▶ _MATERIAL FOR THIS EXERCISE_
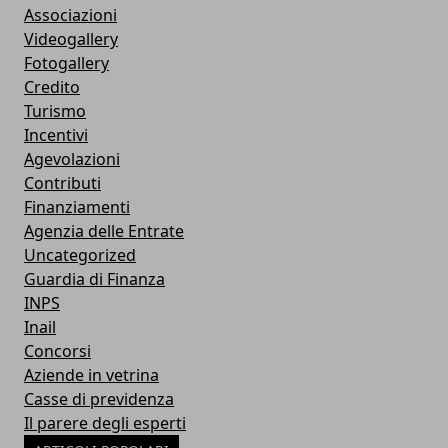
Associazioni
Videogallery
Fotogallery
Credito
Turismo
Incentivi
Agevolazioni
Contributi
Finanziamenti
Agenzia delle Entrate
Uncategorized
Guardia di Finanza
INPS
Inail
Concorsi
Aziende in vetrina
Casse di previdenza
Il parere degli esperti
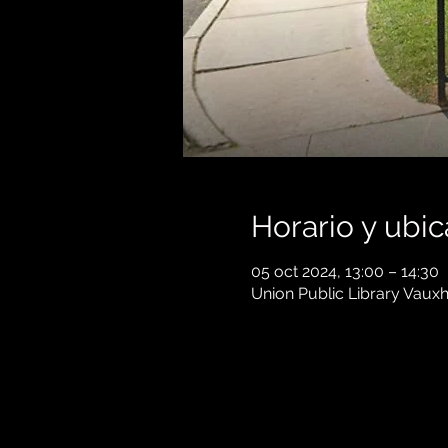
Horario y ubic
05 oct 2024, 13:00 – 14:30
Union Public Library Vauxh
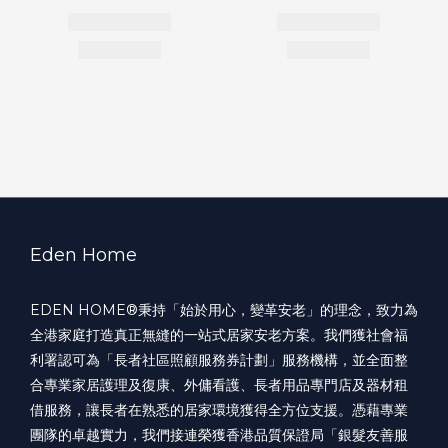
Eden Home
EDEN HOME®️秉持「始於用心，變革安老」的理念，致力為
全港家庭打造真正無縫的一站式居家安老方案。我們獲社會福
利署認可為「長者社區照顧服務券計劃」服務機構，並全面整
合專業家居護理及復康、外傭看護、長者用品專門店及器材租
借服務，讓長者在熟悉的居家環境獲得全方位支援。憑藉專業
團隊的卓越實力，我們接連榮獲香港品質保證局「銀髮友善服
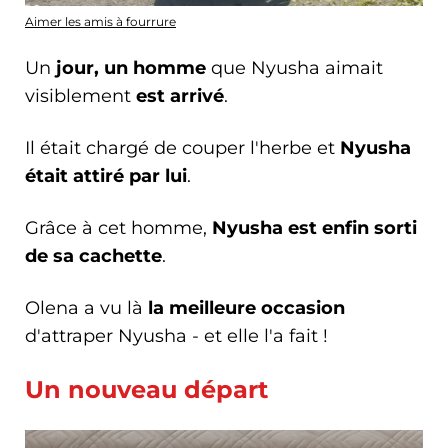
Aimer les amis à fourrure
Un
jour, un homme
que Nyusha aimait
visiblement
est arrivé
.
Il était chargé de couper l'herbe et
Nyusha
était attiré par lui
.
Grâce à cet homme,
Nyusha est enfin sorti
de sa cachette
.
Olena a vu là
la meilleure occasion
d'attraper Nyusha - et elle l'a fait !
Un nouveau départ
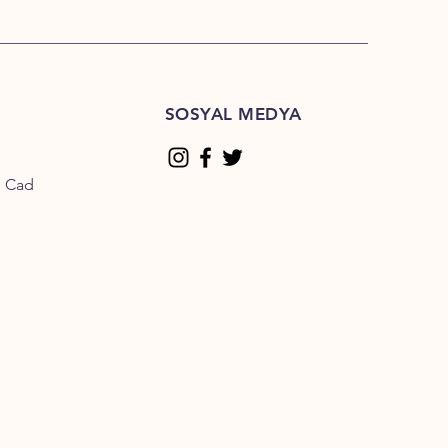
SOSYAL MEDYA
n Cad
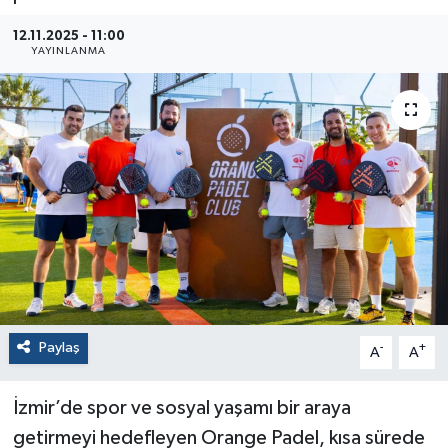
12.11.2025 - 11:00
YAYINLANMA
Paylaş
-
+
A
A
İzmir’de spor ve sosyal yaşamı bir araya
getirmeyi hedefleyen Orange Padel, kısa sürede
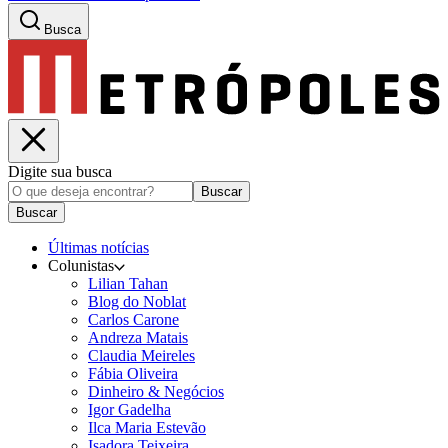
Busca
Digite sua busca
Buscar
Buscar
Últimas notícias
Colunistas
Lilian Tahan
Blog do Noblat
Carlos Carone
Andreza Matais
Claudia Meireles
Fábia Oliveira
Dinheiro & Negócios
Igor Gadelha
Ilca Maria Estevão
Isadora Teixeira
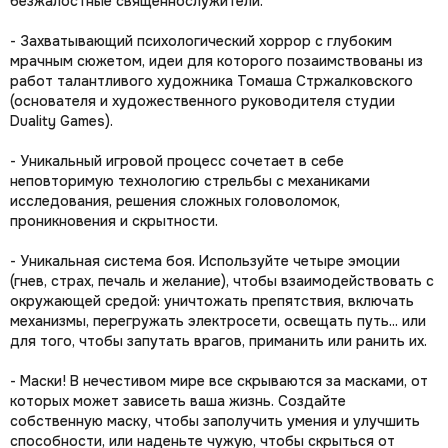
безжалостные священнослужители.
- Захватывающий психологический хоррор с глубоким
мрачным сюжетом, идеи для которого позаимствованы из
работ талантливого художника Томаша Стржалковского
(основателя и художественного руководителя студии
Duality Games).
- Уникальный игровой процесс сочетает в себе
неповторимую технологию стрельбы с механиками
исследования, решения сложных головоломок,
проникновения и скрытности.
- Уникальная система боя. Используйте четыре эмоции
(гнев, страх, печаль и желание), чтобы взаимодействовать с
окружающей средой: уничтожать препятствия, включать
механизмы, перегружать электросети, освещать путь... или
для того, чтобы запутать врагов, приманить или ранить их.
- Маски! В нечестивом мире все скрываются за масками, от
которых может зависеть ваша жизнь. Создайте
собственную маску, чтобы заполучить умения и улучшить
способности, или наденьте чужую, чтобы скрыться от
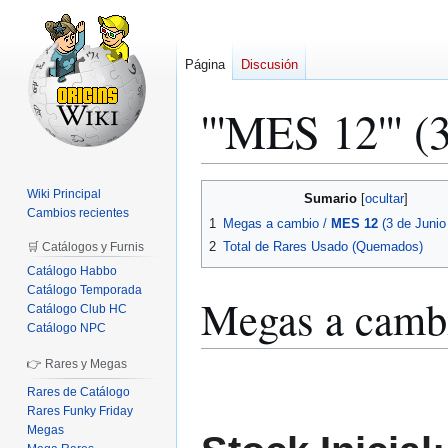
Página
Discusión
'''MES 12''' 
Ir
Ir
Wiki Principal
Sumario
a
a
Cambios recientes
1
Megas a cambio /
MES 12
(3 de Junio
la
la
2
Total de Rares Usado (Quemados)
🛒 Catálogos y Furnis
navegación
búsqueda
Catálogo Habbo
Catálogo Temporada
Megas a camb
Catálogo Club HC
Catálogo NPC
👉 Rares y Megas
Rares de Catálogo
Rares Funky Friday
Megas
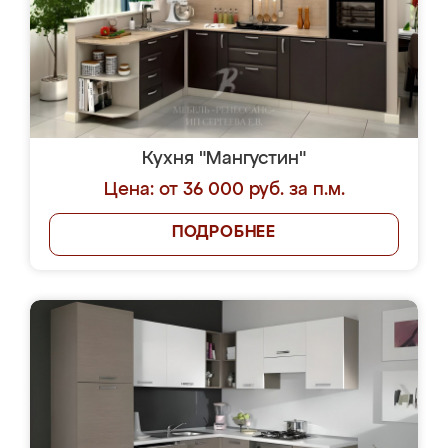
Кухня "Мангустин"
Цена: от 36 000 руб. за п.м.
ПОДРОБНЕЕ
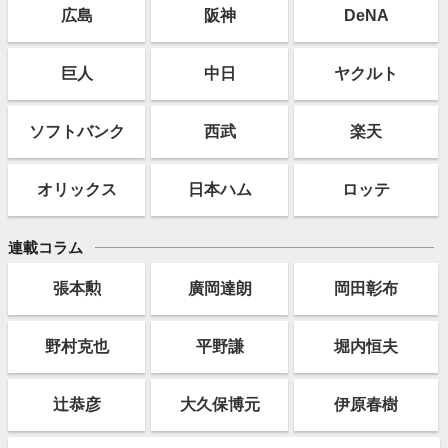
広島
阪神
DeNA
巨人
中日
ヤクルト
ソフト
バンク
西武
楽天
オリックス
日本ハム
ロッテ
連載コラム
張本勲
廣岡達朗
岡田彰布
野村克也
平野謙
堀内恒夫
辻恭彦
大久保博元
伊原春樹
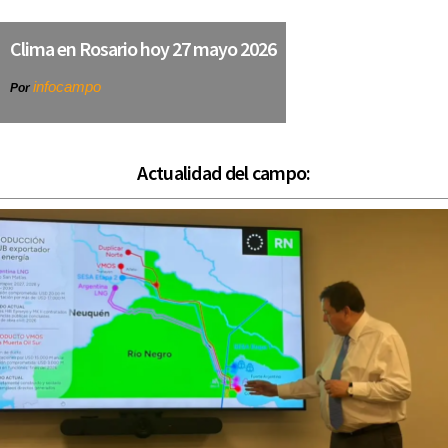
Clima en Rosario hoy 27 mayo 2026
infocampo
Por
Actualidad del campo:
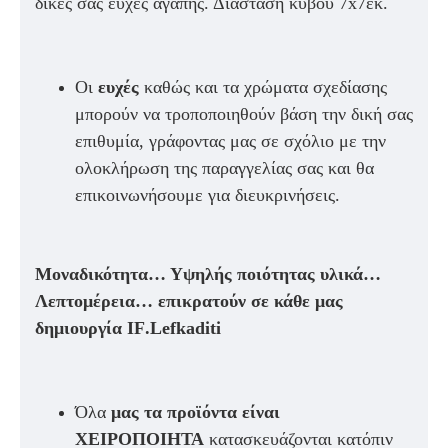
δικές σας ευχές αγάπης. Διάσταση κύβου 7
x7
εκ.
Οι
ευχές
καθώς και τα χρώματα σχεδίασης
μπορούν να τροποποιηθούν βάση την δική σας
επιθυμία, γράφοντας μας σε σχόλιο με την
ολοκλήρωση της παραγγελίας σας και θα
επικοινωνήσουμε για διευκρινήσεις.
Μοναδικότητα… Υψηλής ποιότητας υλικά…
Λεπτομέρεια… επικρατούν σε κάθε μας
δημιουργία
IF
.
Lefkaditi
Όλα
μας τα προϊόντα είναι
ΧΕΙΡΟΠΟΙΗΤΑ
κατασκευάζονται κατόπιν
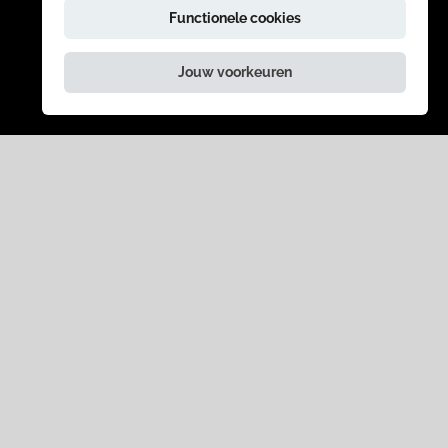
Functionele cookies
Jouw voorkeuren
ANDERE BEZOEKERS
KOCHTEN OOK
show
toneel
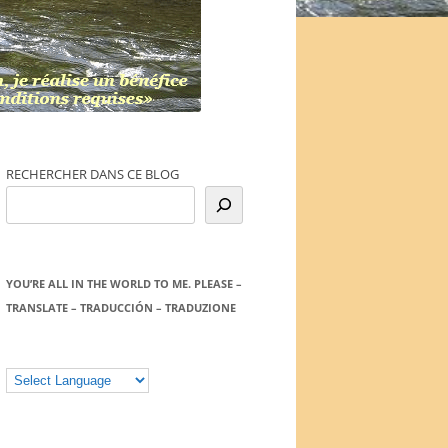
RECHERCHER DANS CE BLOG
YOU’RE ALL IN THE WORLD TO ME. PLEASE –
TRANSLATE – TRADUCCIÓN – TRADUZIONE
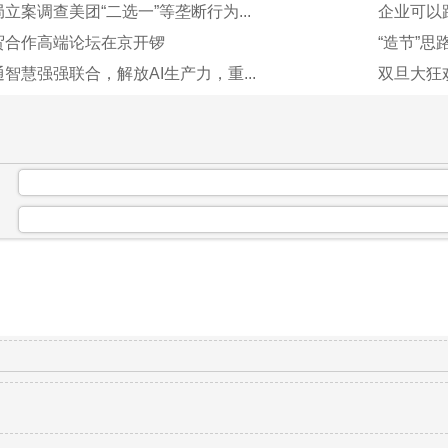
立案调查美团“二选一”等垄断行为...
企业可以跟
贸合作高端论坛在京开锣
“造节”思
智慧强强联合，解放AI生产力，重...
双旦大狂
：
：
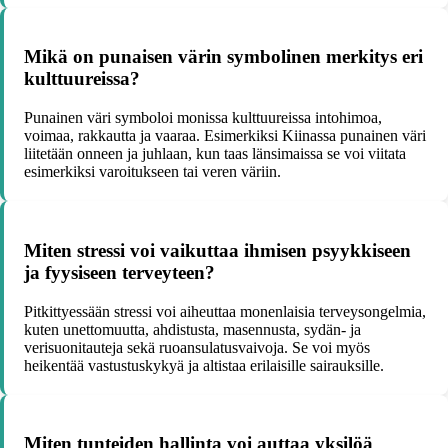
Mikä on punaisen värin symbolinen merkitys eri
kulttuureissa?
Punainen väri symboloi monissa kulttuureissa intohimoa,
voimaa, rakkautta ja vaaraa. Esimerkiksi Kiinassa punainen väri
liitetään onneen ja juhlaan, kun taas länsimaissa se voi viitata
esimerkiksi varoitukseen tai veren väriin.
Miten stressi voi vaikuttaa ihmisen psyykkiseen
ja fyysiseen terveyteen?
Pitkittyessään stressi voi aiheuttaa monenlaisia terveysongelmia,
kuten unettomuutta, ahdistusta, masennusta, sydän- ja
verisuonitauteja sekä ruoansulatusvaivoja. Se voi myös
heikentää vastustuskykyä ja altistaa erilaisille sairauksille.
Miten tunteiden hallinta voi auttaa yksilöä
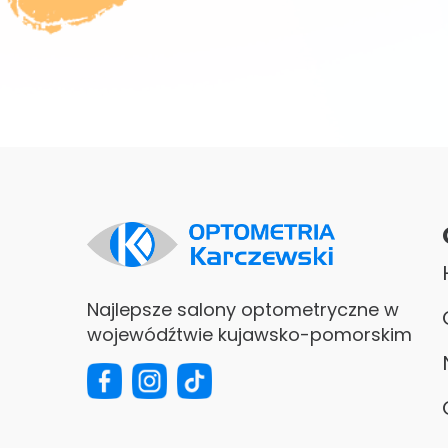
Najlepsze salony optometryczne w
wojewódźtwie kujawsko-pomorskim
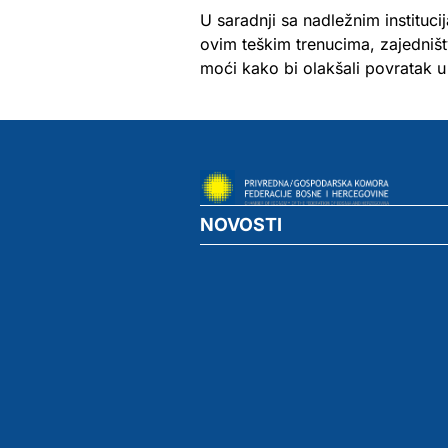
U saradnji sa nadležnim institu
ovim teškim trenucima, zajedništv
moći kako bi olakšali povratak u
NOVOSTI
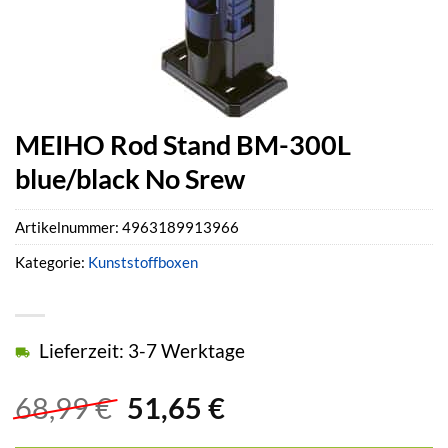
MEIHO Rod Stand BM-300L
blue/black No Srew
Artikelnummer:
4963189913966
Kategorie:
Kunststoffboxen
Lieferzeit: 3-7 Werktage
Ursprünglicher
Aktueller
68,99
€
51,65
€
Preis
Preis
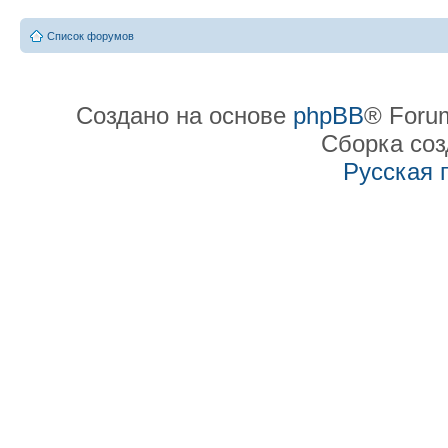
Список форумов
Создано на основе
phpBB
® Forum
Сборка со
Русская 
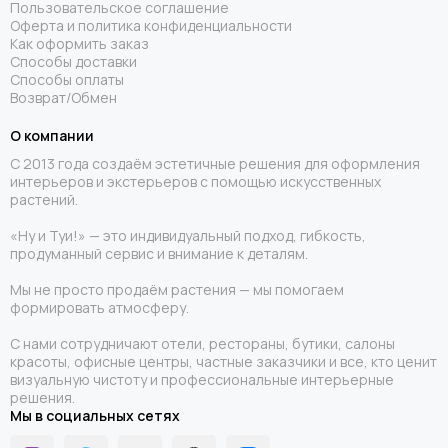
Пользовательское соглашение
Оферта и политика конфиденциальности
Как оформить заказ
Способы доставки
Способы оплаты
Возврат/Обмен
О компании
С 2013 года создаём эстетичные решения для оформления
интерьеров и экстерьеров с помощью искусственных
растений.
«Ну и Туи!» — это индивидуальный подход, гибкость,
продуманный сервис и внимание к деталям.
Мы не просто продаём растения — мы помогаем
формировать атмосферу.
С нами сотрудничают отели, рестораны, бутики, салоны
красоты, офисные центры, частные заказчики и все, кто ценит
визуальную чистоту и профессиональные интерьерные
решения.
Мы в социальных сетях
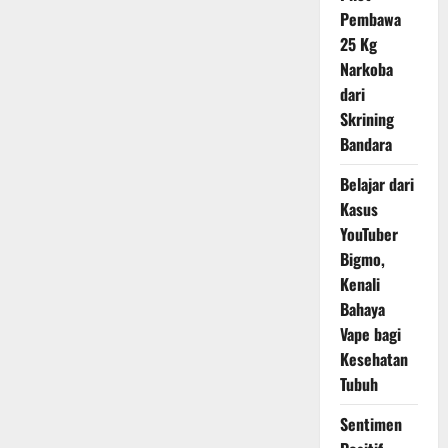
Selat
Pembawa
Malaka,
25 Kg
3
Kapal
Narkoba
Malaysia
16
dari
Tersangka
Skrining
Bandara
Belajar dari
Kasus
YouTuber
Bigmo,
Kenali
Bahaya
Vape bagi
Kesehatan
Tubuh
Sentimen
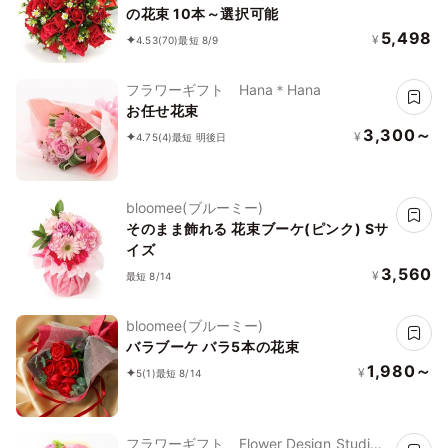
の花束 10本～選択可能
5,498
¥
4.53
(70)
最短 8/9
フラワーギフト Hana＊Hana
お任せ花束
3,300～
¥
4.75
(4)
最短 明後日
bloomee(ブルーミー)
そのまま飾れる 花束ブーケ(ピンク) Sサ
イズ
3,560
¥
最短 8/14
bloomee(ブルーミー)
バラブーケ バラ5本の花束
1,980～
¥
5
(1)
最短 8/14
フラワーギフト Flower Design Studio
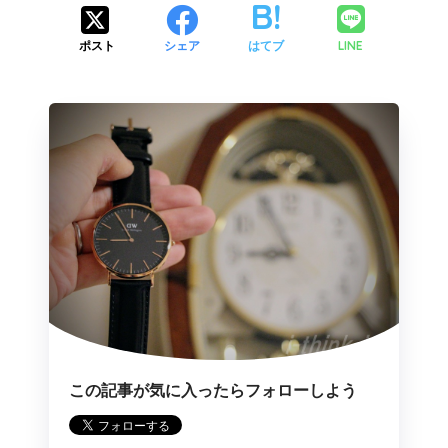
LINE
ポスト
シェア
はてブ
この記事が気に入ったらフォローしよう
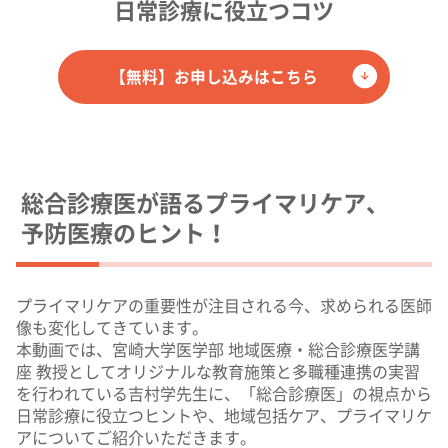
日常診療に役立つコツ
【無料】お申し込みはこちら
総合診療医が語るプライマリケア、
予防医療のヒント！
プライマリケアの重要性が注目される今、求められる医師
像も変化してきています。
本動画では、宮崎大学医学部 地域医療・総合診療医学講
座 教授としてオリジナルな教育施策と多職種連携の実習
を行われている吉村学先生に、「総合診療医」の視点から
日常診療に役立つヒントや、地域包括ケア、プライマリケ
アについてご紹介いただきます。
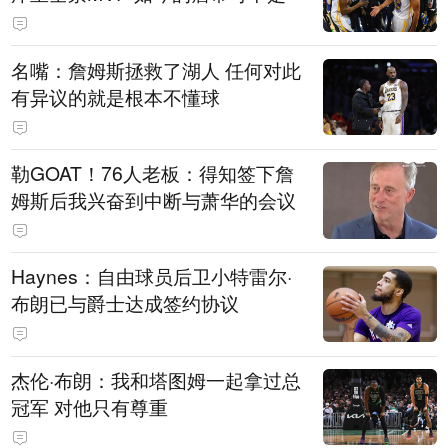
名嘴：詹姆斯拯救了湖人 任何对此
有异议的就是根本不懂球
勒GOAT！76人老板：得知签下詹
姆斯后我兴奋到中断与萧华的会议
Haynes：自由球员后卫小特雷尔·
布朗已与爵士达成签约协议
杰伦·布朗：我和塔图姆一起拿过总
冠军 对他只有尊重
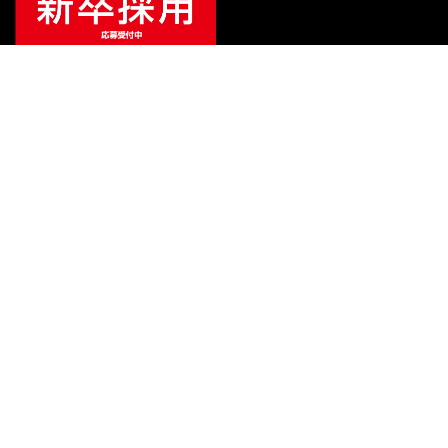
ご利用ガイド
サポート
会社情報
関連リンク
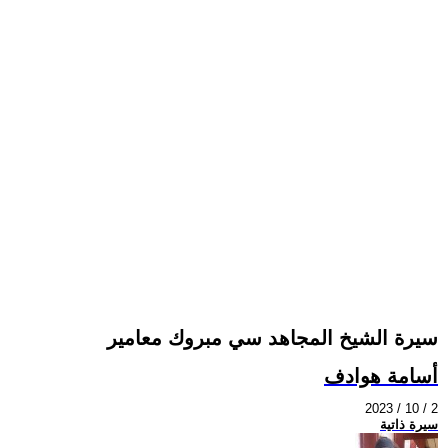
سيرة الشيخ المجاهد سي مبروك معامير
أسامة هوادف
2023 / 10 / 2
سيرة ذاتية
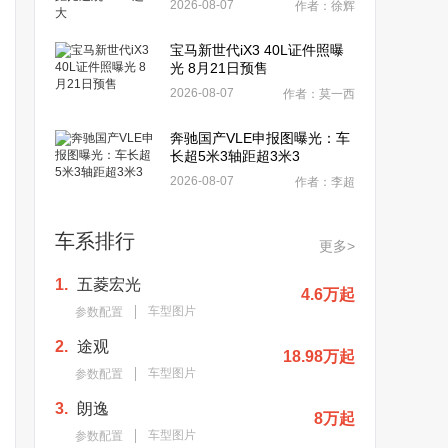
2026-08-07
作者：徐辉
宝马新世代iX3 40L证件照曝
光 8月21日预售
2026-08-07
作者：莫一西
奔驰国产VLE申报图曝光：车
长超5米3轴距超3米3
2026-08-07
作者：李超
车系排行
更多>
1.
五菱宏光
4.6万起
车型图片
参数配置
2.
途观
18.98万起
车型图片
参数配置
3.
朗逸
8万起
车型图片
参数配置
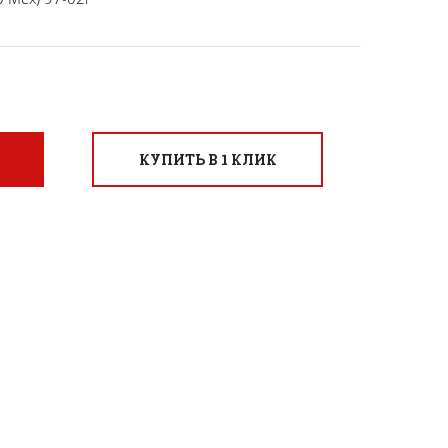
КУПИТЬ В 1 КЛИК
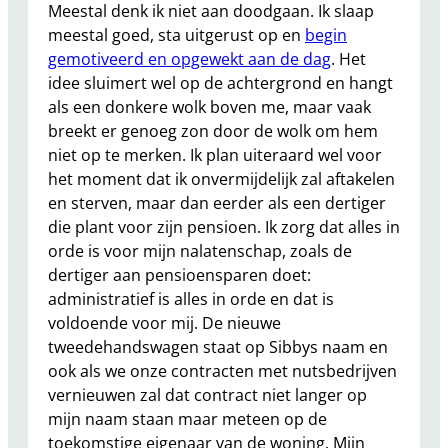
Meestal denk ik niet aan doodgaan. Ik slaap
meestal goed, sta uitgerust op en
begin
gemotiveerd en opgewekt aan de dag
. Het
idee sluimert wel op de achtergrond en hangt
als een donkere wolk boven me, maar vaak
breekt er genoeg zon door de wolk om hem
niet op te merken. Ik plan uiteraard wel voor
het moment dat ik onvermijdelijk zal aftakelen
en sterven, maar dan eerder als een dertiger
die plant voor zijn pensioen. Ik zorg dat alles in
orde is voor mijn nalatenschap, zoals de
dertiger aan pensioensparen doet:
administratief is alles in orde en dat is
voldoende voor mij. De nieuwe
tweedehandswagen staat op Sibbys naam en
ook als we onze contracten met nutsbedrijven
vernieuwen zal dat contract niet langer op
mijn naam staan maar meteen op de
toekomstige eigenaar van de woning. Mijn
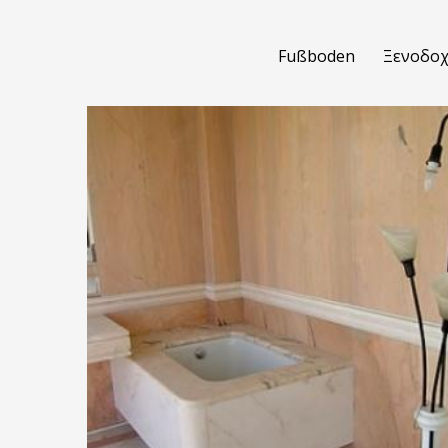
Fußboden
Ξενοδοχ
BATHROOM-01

▶ _EXERCISE BRIEF_
If a line in the material contains "wolk", show it.

▶ _EXERCISE RESPONSE_
als een donkere wolk boven me, maar vaak
breekt er genoeg zon door de wolk om hem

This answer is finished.